2. Préparation des échantillons biologiques 9,11
- La préparation des échantillons pour des noyaux de cellules de souris optique piégeage est maintenant affichée.
- Noyaux de cellules 3T3 souris marqués à l'acridine orange colorant ont été obtenus à partir du groupe Tewari au Fred Hutchinson Cancer Research Center.
- 10% albumine sérique bovine (BSA) en tampon phosphate salin (PBS) est ajouté aux noyaux de cellules de souris à une concentration d'environ 1: 10 (BSA: les noyaux des cellules de la souris). Le BSA permet d'éviter les noyaux de coller au substrat.
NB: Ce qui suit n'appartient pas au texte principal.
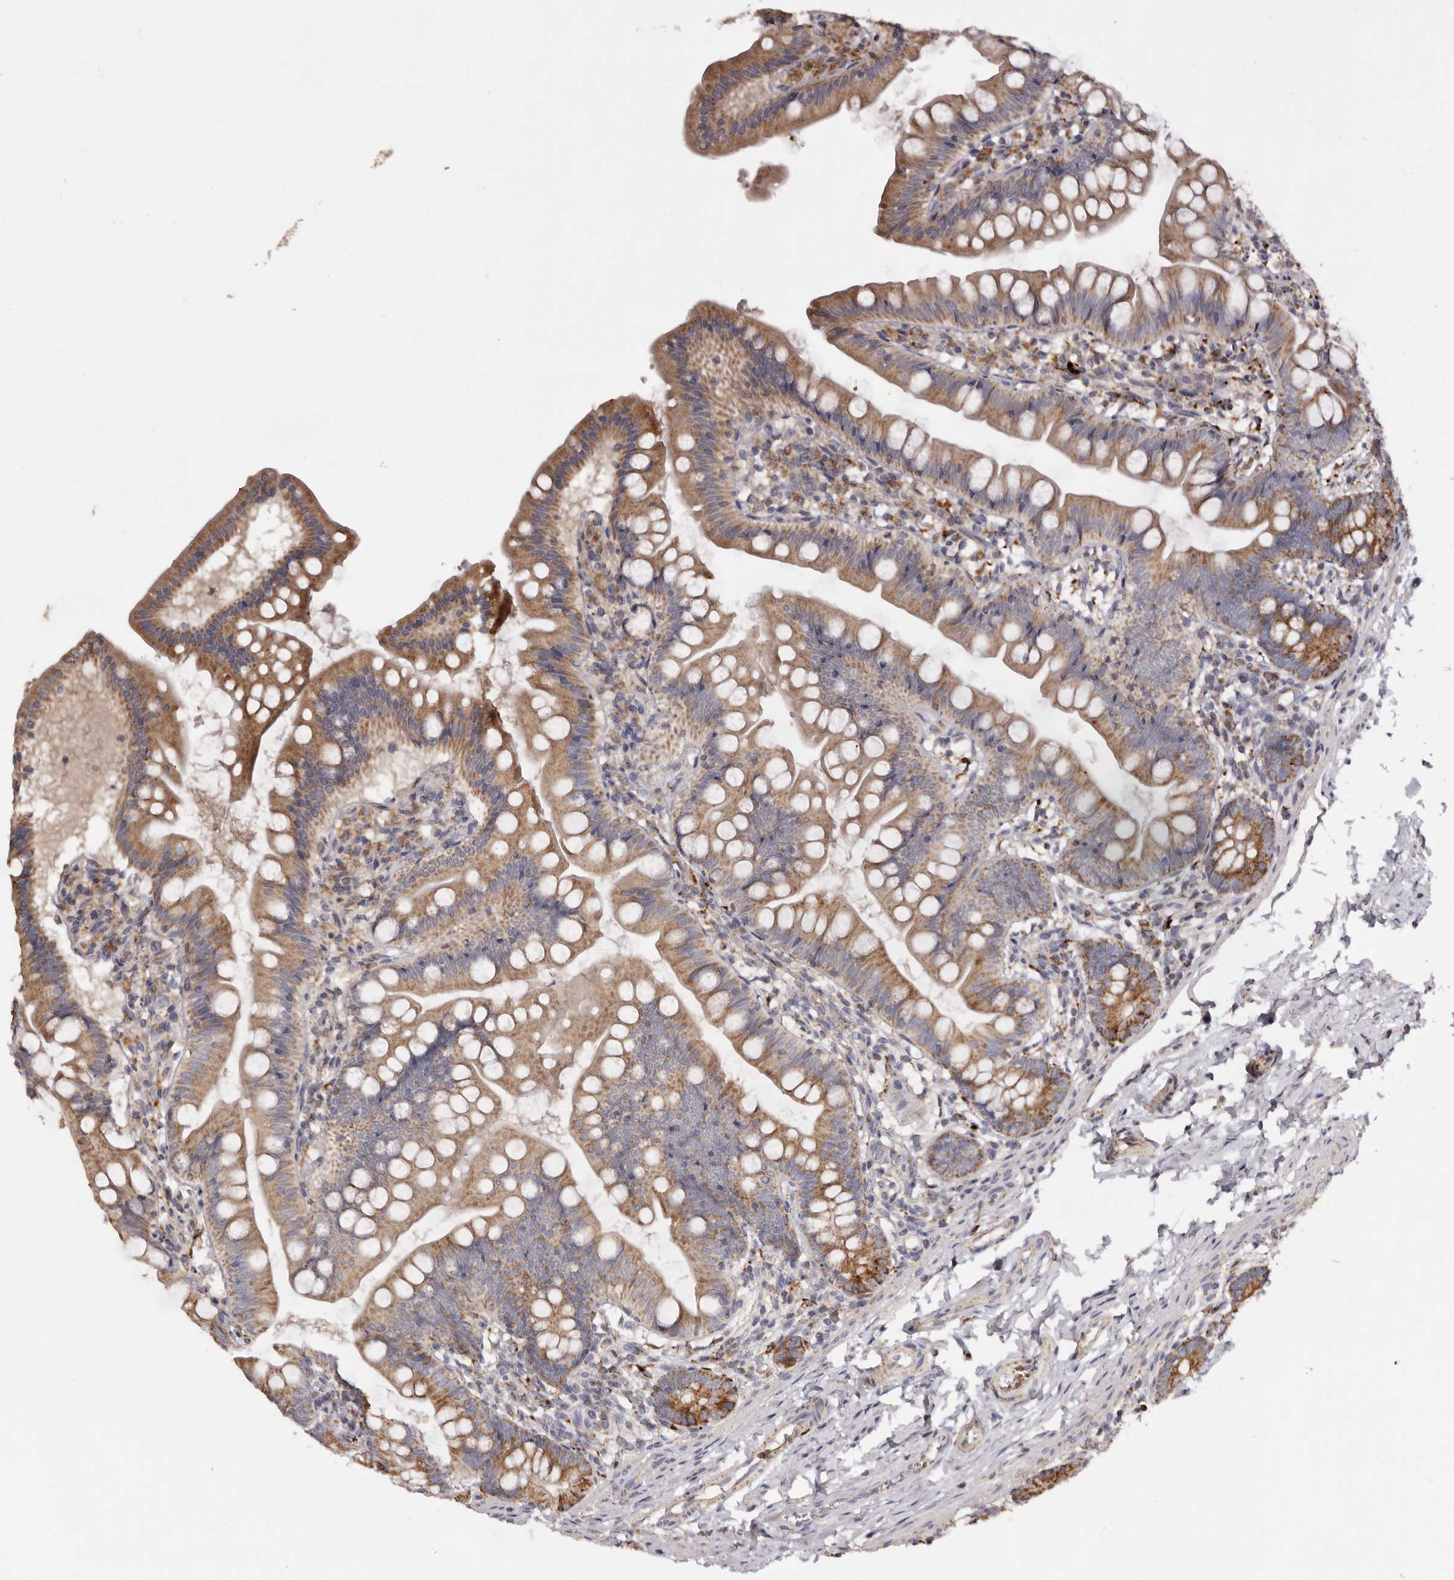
{"staining": {"intensity": "moderate", "quantity": ">75%", "location": "cytoplasmic/membranous"}, "tissue": "small intestine", "cell_type": "Glandular cells", "image_type": "normal", "snomed": [{"axis": "morphology", "description": "Normal tissue, NOS"}, {"axis": "topography", "description": "Small intestine"}], "caption": "Small intestine stained with IHC exhibits moderate cytoplasmic/membranous expression in approximately >75% of glandular cells. The staining was performed using DAB, with brown indicating positive protein expression. Nuclei are stained blue with hematoxylin.", "gene": "MECR", "patient": {"sex": "male", "age": 7}}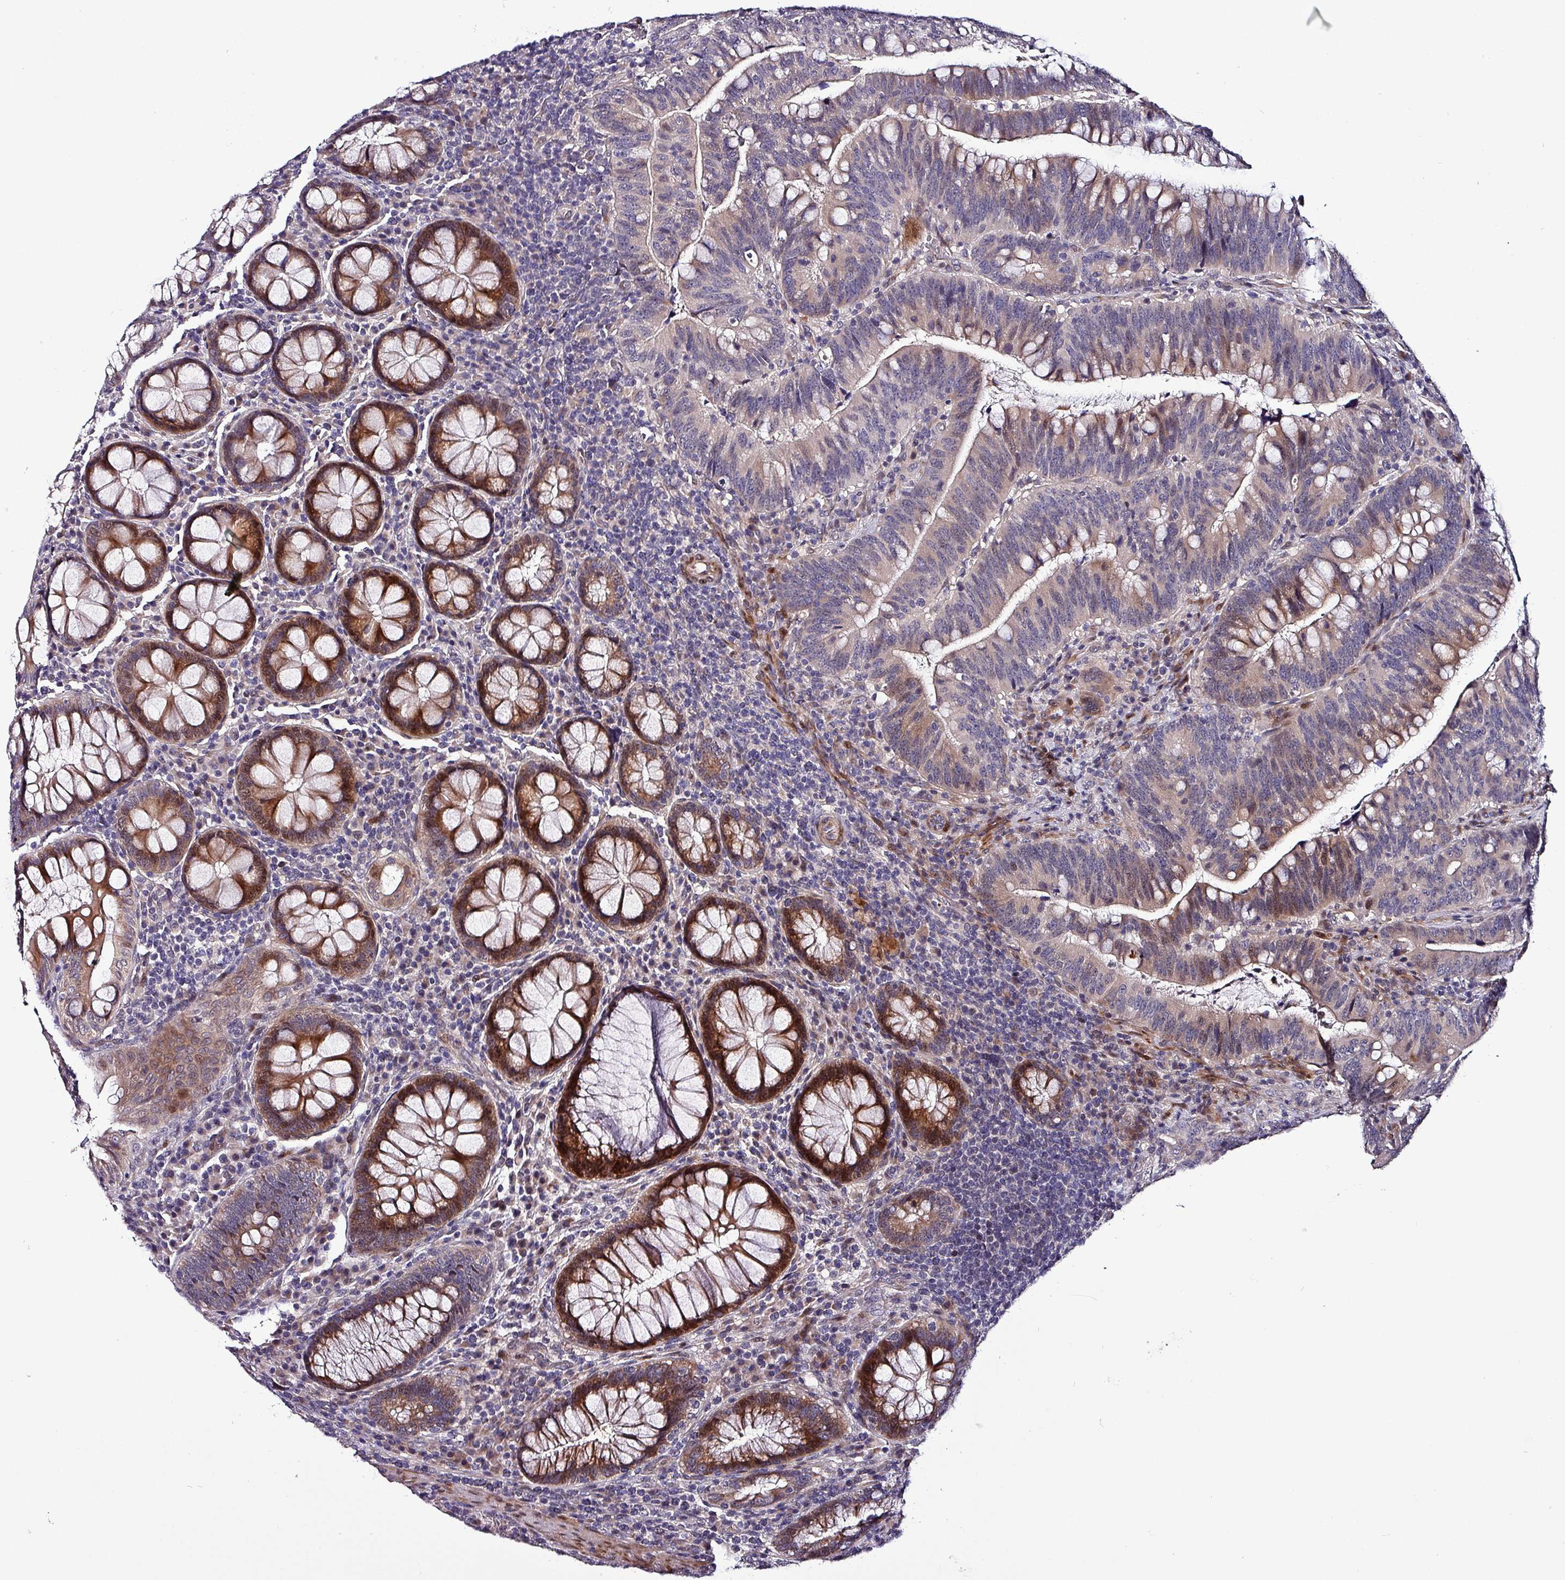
{"staining": {"intensity": "moderate", "quantity": "<25%", "location": "cytoplasmic/membranous,nuclear"}, "tissue": "colorectal cancer", "cell_type": "Tumor cells", "image_type": "cancer", "snomed": [{"axis": "morphology", "description": "Adenocarcinoma, NOS"}, {"axis": "topography", "description": "Colon"}], "caption": "This is an image of IHC staining of colorectal cancer, which shows moderate positivity in the cytoplasmic/membranous and nuclear of tumor cells.", "gene": "GRAPL", "patient": {"sex": "female", "age": 66}}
- Mélanger la solution avec sonication.
- 5 uL de notre solution est déposé sur la lamelle en aluminium large réseau. Il est préférable d'effectuer cette étape avec le réseau d'aluminium sur la platine du microscope de sorte que vous n'avez pas à transporter l'échantillon après la solution est déposée.
- Deux piles de deux 1 "par une" lamelles sont utilisés pour soutenir une lamelle cinquième à laquelle l'échantillon est considéré.
- Position de l'échantillon au microscope pour le visionnement.
3. Méthode de piégeage
- Les pinces optiques sont construits par l'envoi d'un 35 mW d'hélium néon laser à travers un Imager.D1M Zeiss Axio équipé d'un ensemble de filtres GFP 17 qui est modifié pour permettre le rayonnement laser 633 nm pour atteindre l'échantillon.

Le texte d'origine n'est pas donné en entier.